• _Extract provided_:
PostgreSQL corruption

From: James Sewell <james(dot)sewell(at)jirotech(dot)com>
To: pgsql-general <pgsql-general(at)postgresql(dot)org>
Subject: PostgreSQL corruption
Date: 2017-02-14 04:21:32
Message-ID: CAANVwEv4Mkv5keGZUdFT4FrCDQTRmx8vxA+PHD4G+Onuao+S=Q@mail.gmail.com
Views: Raw Message | Whole Thread | Download mbox | Resend email
Thread:
Lists: pgsql-general

Hello All,

I am working with a client who is facing issues with database corruption
after a physical hard power off (the machines are at remote sites, this
could be a power outage or user error).

(Stored data entries)
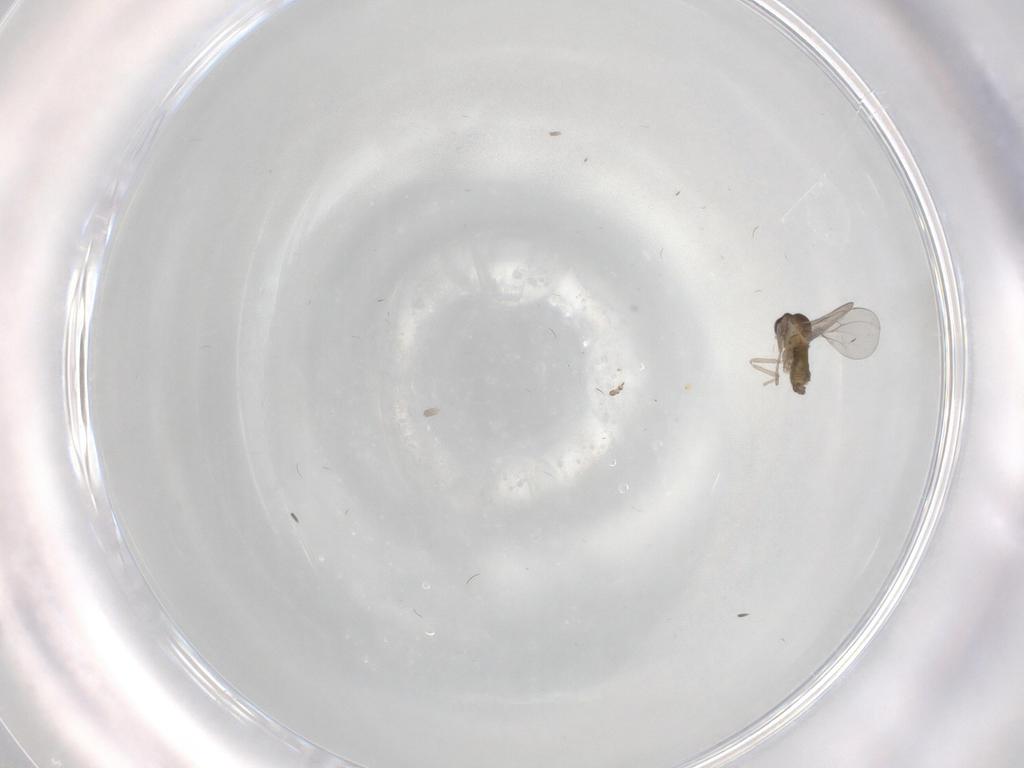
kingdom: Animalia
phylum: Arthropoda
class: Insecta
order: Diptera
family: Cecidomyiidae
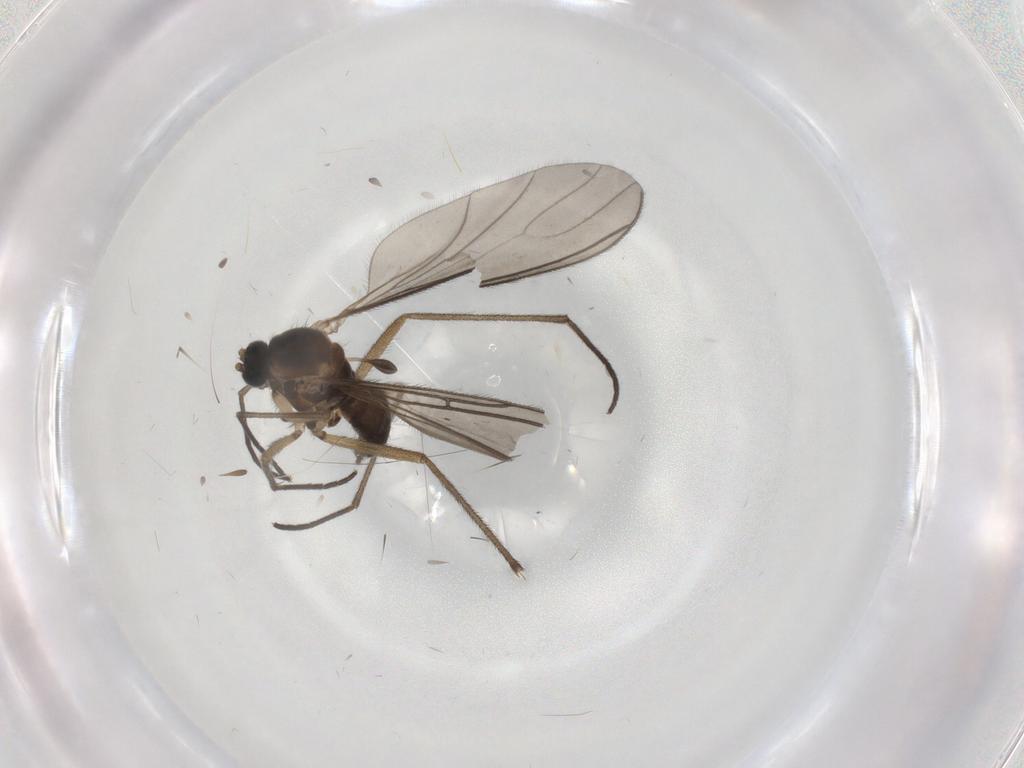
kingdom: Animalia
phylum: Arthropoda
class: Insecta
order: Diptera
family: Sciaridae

--

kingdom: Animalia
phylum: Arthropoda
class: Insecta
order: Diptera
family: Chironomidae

* * *

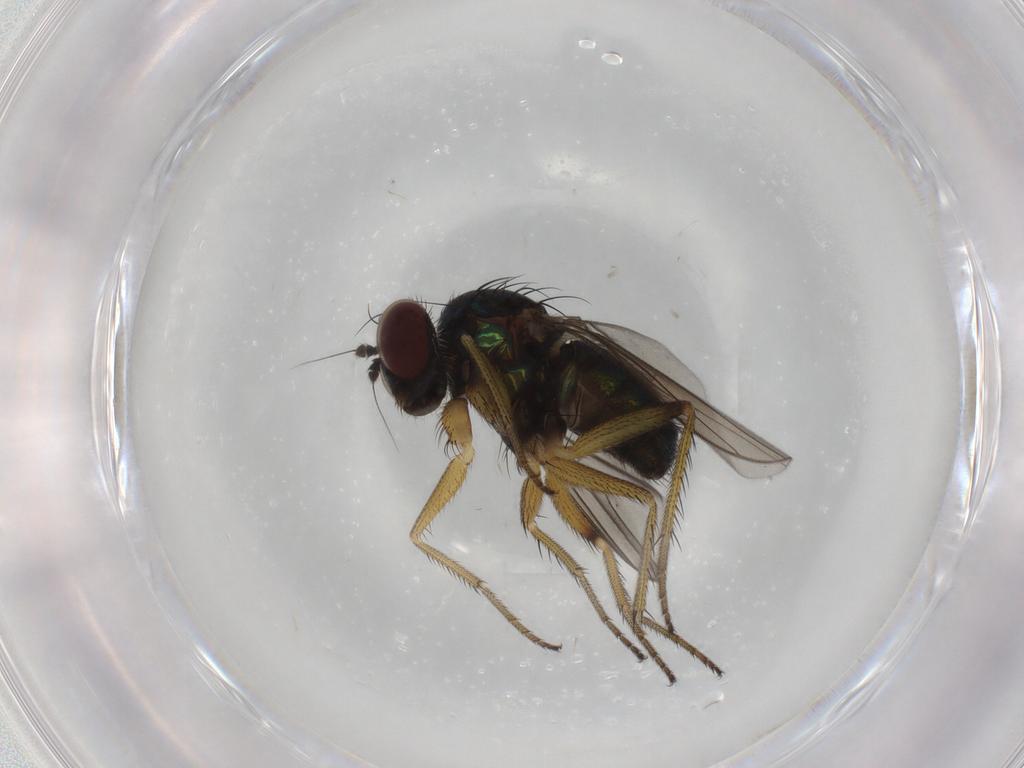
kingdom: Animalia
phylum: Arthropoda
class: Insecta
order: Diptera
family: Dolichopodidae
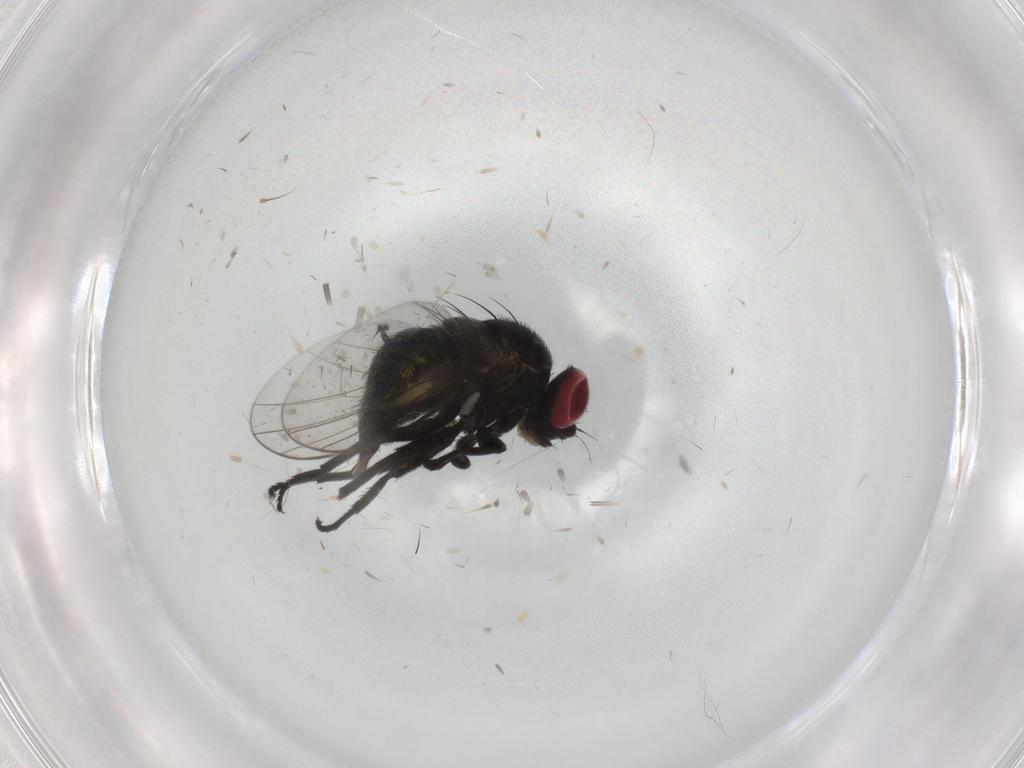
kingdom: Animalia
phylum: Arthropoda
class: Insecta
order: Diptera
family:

• _Problem 1_: List the options shown after "Views:" in the mailing list post.
• _Problem 2_: Rewrite the stretch of the mailing list post from "I am working" through "or user error).", putting "customer" in place of "client".
• _Problem 3_: Write the next part of the mailing list post about PostgreSQL corruption, picking up after its last sentence.
The records are separate from the mailing list post.

• _Task output 1_: Raw Message, Whole Thread, Download mbox, Resend email

• _Task output 2_:
I am working with a customer who is facing issues with database corruption
after a physical hard power off (the machines are at remote sites, this
could be a power outage or user error).

• _Task output 3_:
They have an environment made up of many of the following consumer grade
stand alone machines:

- Windows 7 SP1
- PostgreSQL 9.2.4
- Integrated Raid Controller
- Managed by Intel Rapid Storage Technology
- RAID 1 over two disks
- Disk caching disabled
- Not battery backed
- Disk cache disabled
- 2x Seagate SATA disk drives (st500lm021-1kj152
<http://www.seagate.com/www-content/product-content/momentus-fam/momentus-thin/en-us/docs/100737930b.pdf>
)

PostgreSQL is configured as follows:

- fsync=on
- full_page_writes=on
- wal_sync_method=fsync_writethrough

Windows is configured as follows:

- Disk caching disabled for the RAID1 set

They have currently proven that the corruption is repeatable in a testbed
with and without OS/RAID controller caching - but I am working with them to
make this process a little more detailed.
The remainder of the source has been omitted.